- EXERCISE GOAL -
From the entries below, copy out each line containing the word "this".

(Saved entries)
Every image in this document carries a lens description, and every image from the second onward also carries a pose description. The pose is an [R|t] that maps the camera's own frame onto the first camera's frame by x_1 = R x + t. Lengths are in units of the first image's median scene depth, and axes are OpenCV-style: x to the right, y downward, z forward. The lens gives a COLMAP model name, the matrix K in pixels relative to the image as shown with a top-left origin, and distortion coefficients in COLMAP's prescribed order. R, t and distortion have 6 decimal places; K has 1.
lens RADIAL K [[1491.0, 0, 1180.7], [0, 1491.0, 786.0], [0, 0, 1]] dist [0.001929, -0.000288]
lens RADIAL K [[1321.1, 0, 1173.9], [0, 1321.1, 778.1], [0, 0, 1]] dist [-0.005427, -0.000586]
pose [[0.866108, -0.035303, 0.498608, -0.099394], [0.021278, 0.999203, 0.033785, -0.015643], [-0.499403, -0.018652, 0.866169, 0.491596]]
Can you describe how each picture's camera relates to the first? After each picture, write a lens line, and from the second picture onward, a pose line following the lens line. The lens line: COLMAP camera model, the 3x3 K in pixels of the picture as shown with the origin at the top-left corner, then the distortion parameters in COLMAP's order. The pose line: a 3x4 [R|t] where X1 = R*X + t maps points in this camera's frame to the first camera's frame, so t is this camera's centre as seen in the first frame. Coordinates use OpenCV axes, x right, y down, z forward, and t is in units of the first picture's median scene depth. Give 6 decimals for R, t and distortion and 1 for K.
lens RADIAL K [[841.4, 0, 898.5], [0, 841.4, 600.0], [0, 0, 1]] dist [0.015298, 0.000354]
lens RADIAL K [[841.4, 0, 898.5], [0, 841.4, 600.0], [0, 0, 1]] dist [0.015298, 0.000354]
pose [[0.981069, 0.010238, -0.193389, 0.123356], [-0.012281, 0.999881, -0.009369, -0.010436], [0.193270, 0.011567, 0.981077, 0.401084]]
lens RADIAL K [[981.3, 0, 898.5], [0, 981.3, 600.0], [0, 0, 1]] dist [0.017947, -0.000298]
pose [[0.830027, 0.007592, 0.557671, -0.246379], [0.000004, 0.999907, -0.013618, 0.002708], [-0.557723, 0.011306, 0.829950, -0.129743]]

- PROBLEM SOLUTION -
Every image in this document carries a lens description, and every image from the second onward also carries a pose description. The pose is an [R|t] that maps the camera's own frame onto the first camera's frame by x_1 = R x + t. Lengths are in units of the first image's median scene depth, and axes are OpenCV-style: x to the right, y downward, z forward. The lens gives a COLMAP model name, the matrix K in pixels relative to the image as shown with a top-left origin, and distortion coefficients in COLMAP's prescribed order. R, t and distortion have 6 decimal places; K has 1.
Can you describe how each picture's camera relates to the first? After each picture, write a lens line, and from the second picture onward, a pose line following the lens line. The lens line: COLMAP camera model, the 3x3 K in pixels of the picture as shown with the origin at the top-left corner, then the distortion parameters in COLMAP's order. The pose line: a 3x4 [R|t] where X1 = R*X + t maps points in this camera's frame to the first camera's frame, so t is this camera's centre as seen in the first frame. Coordinates use OpenCV axes, x right, y down, z forward, and t is in units of the first picture's median scene depth. Give 6 decimals for R, t and distortion and 1 for K.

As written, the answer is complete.